**Exercise details**
Where an entry contains a picture, omit the picture and repeat the rest exactly.

[Opening Source information section]

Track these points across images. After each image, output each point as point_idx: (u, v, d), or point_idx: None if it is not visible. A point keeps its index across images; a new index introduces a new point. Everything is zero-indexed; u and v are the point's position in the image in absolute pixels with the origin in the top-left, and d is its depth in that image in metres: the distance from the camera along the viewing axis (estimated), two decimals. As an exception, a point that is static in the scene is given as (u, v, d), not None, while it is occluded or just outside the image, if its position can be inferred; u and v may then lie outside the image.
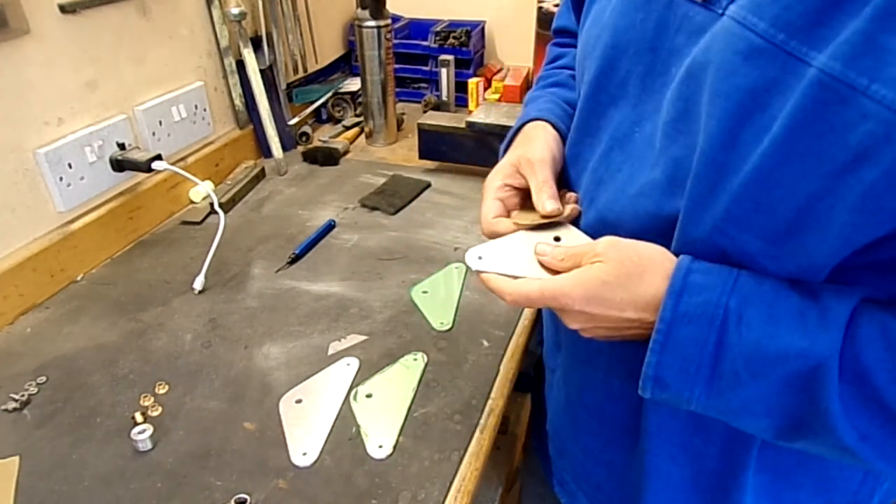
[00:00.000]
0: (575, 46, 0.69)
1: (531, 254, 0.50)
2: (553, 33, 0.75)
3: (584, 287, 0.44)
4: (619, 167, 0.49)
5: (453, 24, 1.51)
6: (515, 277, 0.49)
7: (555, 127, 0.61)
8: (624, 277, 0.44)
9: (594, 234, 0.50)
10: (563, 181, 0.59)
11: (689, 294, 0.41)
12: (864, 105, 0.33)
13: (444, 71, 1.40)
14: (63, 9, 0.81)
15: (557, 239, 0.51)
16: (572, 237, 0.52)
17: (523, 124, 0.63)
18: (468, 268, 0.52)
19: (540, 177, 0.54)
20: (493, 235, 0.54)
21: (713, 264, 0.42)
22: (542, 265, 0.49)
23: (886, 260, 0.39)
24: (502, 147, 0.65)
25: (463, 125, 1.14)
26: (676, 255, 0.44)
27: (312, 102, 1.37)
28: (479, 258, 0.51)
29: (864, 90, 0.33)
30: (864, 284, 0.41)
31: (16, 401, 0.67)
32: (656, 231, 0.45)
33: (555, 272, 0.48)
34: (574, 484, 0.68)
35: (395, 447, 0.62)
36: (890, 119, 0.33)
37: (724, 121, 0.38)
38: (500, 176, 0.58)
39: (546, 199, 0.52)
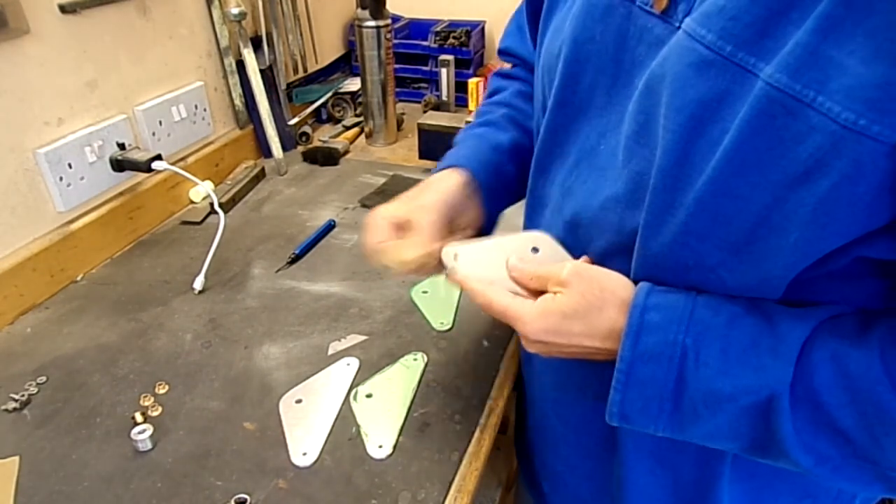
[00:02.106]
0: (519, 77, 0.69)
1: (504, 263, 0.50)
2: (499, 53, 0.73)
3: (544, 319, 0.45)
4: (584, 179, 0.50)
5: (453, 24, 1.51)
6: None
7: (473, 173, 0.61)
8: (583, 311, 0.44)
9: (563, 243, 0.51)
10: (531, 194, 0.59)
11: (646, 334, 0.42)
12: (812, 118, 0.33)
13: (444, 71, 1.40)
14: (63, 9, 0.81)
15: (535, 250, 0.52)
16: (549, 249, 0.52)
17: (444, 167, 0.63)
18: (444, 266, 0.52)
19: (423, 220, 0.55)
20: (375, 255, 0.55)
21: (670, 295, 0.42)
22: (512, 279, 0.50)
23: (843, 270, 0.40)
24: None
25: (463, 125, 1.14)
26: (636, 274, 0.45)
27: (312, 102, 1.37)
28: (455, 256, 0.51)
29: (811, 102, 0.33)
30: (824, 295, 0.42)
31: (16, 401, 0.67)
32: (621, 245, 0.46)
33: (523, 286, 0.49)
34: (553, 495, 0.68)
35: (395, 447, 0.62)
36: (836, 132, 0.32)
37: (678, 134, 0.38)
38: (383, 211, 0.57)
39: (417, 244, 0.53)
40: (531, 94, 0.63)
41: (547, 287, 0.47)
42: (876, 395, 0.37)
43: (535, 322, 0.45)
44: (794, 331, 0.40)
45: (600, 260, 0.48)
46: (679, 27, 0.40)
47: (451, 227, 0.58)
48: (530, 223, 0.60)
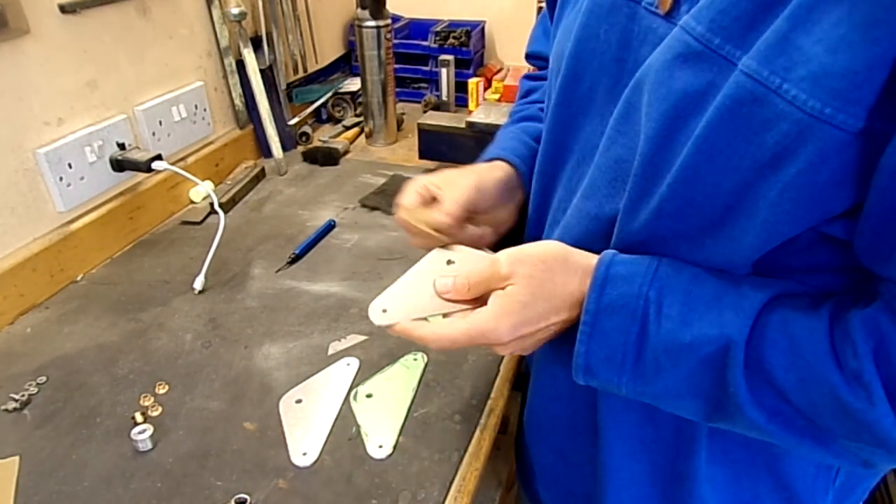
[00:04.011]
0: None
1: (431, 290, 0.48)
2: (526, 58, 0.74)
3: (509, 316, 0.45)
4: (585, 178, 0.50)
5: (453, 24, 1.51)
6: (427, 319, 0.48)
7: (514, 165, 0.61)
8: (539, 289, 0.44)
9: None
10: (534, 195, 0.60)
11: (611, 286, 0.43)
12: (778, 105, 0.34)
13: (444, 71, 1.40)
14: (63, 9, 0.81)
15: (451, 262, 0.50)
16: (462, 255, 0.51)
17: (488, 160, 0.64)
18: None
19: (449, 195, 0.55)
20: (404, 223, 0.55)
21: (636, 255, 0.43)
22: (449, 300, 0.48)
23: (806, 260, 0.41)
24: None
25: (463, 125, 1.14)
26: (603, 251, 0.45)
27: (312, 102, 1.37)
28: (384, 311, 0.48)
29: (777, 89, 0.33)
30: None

[Closing Source information section]

**Task solution**
Track these points across images. After each image, output each point as point_idx: (u, v, d), or point_idx: None if it is not visible. A point keeps its index across images; a new index introduces a new point. Everything is zero-indexed; u and v are the point's position in the image in absolute pixels with the origin in the top-left, and d is its depth in that image in metres: the distance from the camera along the viewing axis (estimated), two decimals. As an exception, a point that is static in the scene is given as (u, v, d), not None, while it is occluded or just outside the image, if its position can be inferred; u and v may then lie outside the image.
[00:00.000]
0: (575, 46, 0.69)
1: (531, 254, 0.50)
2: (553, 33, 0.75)
3: (584, 287, 0.44)
4: (619, 167, 0.49)
5: (453, 24, 1.51)
6: (515, 277, 0.49)
7: (555, 127, 0.61)
8: (624, 277, 0.44)
9: (594, 234, 0.50)
10: (563, 181, 0.59)
11: (689, 294, 0.41)
12: (864, 105, 0.33)
13: (444, 71, 1.40)
14: (63, 9, 0.81)
15: (557, 239, 0.51)
16: (572, 237, 0.52)
17: (523, 124, 0.63)
18: (468, 268, 0.52)
19: (540, 177, 0.54)
20: (493, 235, 0.54)
21: (713, 264, 0.42)
22: (542, 265, 0.49)
23: (886, 260, 0.39)
24: (502, 147, 0.65)
25: (463, 125, 1.14)
26: (676, 255, 0.44)
27: (312, 102, 1.37)
28: (479, 258, 0.51)
29: (864, 90, 0.33)
30: (864, 284, 0.41)
31: (16, 401, 0.67)
32: (656, 231, 0.45)
33: (555, 272, 0.48)
34: (574, 484, 0.68)
35: (395, 447, 0.62)
36: (890, 119, 0.33)
37: (724, 121, 0.38)
38: (500, 176, 0.58)
39: (546, 199, 0.52)
[00:02.106]
0: (519, 77, 0.69)
1: (504, 263, 0.50)
2: (499, 53, 0.73)
3: (544, 319, 0.45)
4: (584, 179, 0.50)
5: (453, 24, 1.51)
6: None
7: (473, 173, 0.61)
8: (583, 311, 0.44)
9: (563, 243, 0.51)
10: (531, 194, 0.59)
11: (646, 334, 0.42)
12: (812, 118, 0.33)
13: (444, 71, 1.40)
14: (63, 9, 0.81)
15: (535, 250, 0.52)
16: (549, 249, 0.52)
17: (444, 167, 0.63)
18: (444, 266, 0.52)
19: (423, 220, 0.55)
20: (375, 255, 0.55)
21: (670, 295, 0.42)
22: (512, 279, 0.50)
23: (843, 270, 0.40)
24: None
25: (463, 125, 1.14)
26: (636, 274, 0.45)
27: (312, 102, 1.37)
28: (455, 256, 0.51)
29: (811, 102, 0.33)
30: (824, 295, 0.42)
31: (16, 401, 0.67)
32: (621, 245, 0.46)
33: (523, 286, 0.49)
34: (553, 495, 0.68)
35: (395, 447, 0.62)
36: (836, 132, 0.32)
37: (678, 134, 0.38)
38: (383, 211, 0.57)
39: (417, 244, 0.53)
40: (531, 94, 0.63)
41: (547, 287, 0.47)
42: (876, 395, 0.37)
43: (535, 322, 0.45)
44: (794, 331, 0.40)
45: (600, 260, 0.48)
46: (679, 27, 0.40)
47: (451, 227, 0.58)
48: (530, 223, 0.60)
[00:04.011]
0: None
1: (431, 290, 0.48)
2: (526, 58, 0.74)
3: (509, 316, 0.45)
4: (585, 178, 0.50)
5: (453, 24, 1.51)
6: (427, 319, 0.48)
7: (514, 165, 0.61)
8: (539, 289, 0.44)
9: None
10: (534, 195, 0.60)
11: (611, 286, 0.43)
12: (778, 105, 0.34)
13: (444, 71, 1.40)
14: (63, 9, 0.81)
15: (451, 262, 0.50)
16: (462, 255, 0.51)
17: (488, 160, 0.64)
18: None
19: (449, 195, 0.55)
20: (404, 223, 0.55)
21: (636, 255, 0.43)
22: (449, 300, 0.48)
23: (806, 260, 0.41)
24: None
25: (463, 125, 1.14)
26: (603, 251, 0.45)
27: (312, 102, 1.37)
28: (384, 311, 0.48)
29: (777, 89, 0.33)
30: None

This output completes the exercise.